---- Supplied data

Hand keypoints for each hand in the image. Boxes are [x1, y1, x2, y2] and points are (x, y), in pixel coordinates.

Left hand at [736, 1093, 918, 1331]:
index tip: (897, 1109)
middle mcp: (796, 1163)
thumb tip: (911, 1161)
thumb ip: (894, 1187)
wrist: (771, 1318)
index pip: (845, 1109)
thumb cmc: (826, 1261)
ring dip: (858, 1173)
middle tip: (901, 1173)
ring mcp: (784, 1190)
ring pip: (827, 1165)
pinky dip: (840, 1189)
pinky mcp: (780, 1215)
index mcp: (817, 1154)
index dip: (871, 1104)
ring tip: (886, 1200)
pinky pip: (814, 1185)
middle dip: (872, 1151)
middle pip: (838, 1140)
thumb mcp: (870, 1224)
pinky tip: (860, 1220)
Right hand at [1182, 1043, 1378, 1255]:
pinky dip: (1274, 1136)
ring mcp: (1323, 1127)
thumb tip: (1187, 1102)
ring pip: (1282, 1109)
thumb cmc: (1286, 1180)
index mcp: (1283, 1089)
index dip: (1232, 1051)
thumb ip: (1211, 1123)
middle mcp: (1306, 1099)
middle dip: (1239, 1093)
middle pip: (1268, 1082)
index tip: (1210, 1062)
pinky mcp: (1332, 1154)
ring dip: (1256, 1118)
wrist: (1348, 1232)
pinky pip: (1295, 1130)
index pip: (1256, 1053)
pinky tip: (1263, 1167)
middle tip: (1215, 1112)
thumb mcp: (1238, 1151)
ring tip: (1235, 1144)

--------

▸ **Task**: Transcribe the records above exactly, from the opening line down to and including the line with "pinky dip: (840, 1189)".

▸ **The answer**:
Hand keypoints for each hand in the image. Boxes are [x1, y1, x2, y2] and points are (x, y), in pixel coordinates.

Left hand at [736, 1093, 918, 1331]:
index tip: (897, 1109)
middle mcp: (796, 1163)
thumb tip: (911, 1161)
thumb ip: (894, 1187)
wrist: (771, 1318)
index pip: (845, 1109)
thumb cmc: (826, 1261)
ring dip: (858, 1173)
middle tip: (901, 1173)
ring mcp: (784, 1190)
ring pip: (827, 1165)
pinky dip: (840, 1189)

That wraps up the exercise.